## Instructions for the task
Reproduce every one of the lines below character for character, changing nothing.
------------------------------------------------
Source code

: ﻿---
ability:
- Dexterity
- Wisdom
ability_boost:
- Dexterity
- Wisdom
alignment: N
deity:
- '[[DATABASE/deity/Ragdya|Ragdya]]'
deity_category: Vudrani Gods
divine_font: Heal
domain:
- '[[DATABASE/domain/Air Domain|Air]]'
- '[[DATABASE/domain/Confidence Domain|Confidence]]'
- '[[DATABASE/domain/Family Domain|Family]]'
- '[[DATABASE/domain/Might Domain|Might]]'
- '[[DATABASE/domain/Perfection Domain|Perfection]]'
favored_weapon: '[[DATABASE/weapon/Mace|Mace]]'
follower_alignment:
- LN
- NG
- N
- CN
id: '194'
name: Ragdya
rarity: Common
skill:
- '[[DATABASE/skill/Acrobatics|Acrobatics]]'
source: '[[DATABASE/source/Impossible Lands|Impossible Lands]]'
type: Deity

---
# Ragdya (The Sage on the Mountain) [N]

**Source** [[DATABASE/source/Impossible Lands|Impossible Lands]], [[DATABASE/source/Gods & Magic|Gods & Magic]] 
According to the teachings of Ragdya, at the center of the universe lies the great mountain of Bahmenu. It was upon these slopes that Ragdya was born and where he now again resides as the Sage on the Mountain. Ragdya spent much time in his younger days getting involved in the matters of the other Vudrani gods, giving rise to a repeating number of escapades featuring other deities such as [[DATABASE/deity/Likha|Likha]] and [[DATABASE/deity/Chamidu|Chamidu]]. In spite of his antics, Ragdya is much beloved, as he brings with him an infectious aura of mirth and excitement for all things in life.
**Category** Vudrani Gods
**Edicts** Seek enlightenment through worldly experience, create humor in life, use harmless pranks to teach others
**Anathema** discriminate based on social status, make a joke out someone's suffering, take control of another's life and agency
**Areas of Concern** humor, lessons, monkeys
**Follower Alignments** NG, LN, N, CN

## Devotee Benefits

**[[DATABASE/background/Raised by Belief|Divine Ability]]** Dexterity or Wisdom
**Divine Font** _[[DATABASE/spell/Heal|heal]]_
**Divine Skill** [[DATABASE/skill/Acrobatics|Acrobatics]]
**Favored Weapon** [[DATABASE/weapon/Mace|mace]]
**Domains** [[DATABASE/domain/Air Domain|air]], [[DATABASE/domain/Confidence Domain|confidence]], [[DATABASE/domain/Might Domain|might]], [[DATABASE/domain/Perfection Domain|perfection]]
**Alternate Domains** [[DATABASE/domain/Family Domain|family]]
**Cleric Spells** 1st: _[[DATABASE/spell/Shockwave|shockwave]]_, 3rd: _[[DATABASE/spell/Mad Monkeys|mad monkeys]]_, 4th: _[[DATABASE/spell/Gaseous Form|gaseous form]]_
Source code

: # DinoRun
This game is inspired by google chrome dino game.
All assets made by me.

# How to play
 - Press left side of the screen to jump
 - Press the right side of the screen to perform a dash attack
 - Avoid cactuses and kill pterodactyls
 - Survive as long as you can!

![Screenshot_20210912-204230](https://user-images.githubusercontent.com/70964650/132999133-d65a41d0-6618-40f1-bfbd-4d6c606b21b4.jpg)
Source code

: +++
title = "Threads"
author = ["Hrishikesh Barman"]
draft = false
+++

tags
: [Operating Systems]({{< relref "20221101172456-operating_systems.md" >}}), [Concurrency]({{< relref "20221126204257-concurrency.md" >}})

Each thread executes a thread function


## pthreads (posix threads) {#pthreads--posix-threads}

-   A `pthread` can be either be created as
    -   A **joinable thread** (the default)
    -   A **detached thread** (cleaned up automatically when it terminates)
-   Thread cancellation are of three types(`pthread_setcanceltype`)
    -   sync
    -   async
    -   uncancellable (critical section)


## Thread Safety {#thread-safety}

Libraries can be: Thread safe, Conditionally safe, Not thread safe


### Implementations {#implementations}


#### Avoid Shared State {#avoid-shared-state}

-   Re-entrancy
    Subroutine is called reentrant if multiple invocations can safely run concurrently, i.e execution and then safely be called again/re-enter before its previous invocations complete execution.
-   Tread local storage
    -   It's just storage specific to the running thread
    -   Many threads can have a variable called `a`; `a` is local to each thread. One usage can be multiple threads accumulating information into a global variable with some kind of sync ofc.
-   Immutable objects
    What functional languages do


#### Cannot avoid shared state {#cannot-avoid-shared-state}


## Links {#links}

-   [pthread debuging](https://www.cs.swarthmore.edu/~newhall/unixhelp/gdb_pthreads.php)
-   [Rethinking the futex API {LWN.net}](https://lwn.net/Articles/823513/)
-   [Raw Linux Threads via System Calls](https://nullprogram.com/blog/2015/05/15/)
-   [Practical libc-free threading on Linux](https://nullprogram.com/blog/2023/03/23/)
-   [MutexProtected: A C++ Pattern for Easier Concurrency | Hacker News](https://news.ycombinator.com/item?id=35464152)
------------------------------------------------
## Expected answer
Source code

: ﻿---
ability:
- Dexterity
- Wisdom
ability_boost:
- Dexterity
- Wisdom
alignment: N
deity:
- '[[DATABASE/deity/Ragdya|Ragdya]]'
deity_category: Vudrani Gods
divine_font: Heal
domain:
- '[[DATABASE/domain/Air Domain|Air]]'
- '[[DATABASE/domain/Confidence Domain|Confidence]]'
- '[[DATABASE/domain/Family Domain|Family]]'
- '[[DATABASE/domain/Might Domain|Might]]'
- '[[DATABASE/domain/Perfection Domain|Perfection]]'
favored_weapon: '[[DATABASE/weapon/Mace|Mace]]'
follower_alignment:
- LN
- NG
- N
- CN
id: '194'
name: Ragdya
rarity: Common
skill:
- '[[DATABASE/skill/Acrobatics|Acrobatics]]'
source: '[[DATABASE/source/Impossible Lands|Impossible Lands]]'
type: Deity

---
# Ragdya (The Sage on the Mountain) [N]

**Source** [[DATABASE/source/Impossible Lands|Impossible Lands]], [[DATABASE/source/Gods & Magic|Gods & Magic]] 
According to the teachings of Ragdya, at the center of the universe lies the great mountain of Bahmenu. It was upon these slopes that Ragdya was born and where he now again resides as the Sage on the Mountain. Ragdya spent much time in his younger days getting involved in the matters of the other Vudrani gods, giving rise to a repeating number of escapades featuring other deities such as [[DATABASE/deity/Likha|Likha]] and [[DATABASE/deity/Chamidu|Chamidu]]. In spite of his antics, Ragdya is much beloved, as he brings with him an infectious aura of mirth and excitement for all things in life.
**Category** Vudrani Gods
**Edicts** Seek enlightenment through worldly experience, create humor in life, use harmless pranks to teach others
**Anathema** discriminate based on social status, make a joke out someone's suffering, take control of another's life and agency
**Areas of Concern** humor, lessons, monkeys
**Follower Alignments** NG, LN, N, CN

## Devotee Benefits

**[[DATABASE/background/Raised by Belief|Divine Ability]]** Dexterity or Wisdom
**Divine Font** _[[DATABASE/spell/Heal|heal]]_
**Divine Skill** [[DATABASE/skill/Acrobatics|Acrobatics]]
**Favored Weapon** [[DATABASE/weapon/Mace|mace]]
**Domains** [[DATABASE/domain/Air Domain|air]], [[DATABASE/domain/Confidence Domain|confidence]], [[DATABASE/domain/Might Domain|might]], [[DATABASE/domain/Perfection Domain|perfection]]
**Alternate Domains** [[DATABASE/domain/Family Domain|family]]
**Cleric Spells** 1st: _[[DATABASE/spell/Shockwave|shockwave]]_, 3rd: _[[DATABASE/spell/Mad Monkeys|mad monkeys]]_, 4th: _[[DATABASE/spell/Gaseous Form|gaseous form]]_
Source code

: # DinoRun
This game is inspired by google chrome dino game.
All assets made by me.

# How to play
 - Press left side of the screen to jump
 - Press the right side of the screen to perform a dash attack
 - Avoid cactuses and kill pterodactyls
 - Survive as long as you can!

![Screenshot_20210912-204230](https://user-images.githubusercontent.com/70964650/132999133-d65a41d0-6618-40f1-bfbd-4d6c606b21b4.jpg)
Source code

: +++
title = "Threads"
author = ["Hrishikesh Barman"]
draft = false
+++

tags
: [Operating Systems]({{< relref "20221101172456-operating_systems.md" >}}), [Concurrency]({{< relref "20221126204257-concurrency.md" >}})

Each thread executes a thread function


## pthreads (posix threads) {#pthreads--posix-threads}

-   A `pthread` can be either be created as
    -   A **joinable thread** (the default)
    -   A **detached thread** (cleaned up automatically when it terminates)
-   Thread cancellation are of three types(`pthread_setcanceltype`)
    -   sync
    -   async
    -   uncancellable (critical section)


## Thread Safety {#thread-safety}

Libraries can be: Thread safe, Conditionally safe, Not thread safe


### Implementations {#implementations}


#### Avoid Shared State {#avoid-shared-state}

-   Re-entrancy
    Subroutine is called reentrant if multiple invocations can safely run concurrently, i.e execution and then safely be called again/re-enter before its previous invocations complete execution.
-   Tread local storage
    -   It's just storage specific to the running thread
    -   Many threads can have a variable called `a`; `a` is local to each thread. One usage can be multiple threads accumulating information into a global variable with some kind of sync ofc.
-   Immutable objects
    What functional languages do


#### Cannot avoid shared state {#cannot-avoid-shared-state}


## Links {#links}

-   [pthread debuging](https://www.cs.swarthmore.edu/~newhall/unixhelp/gdb_pthreads.php)
-   [Rethinking the futex API {LWN.net}](https://lwn.net/Articles/823513/)
-   [Raw Linux Threads via System Calls](https://nullprogram.com/blog/2015/05/15/)
-   [Practical libc-free threading on Linux](https://nullprogram.com/blog/2023/03/23/)
-   [MutexProtected: A C++ Pattern for Easier Concurrency | Hacker News](https://news.ycombinator.com/item?id=35464152)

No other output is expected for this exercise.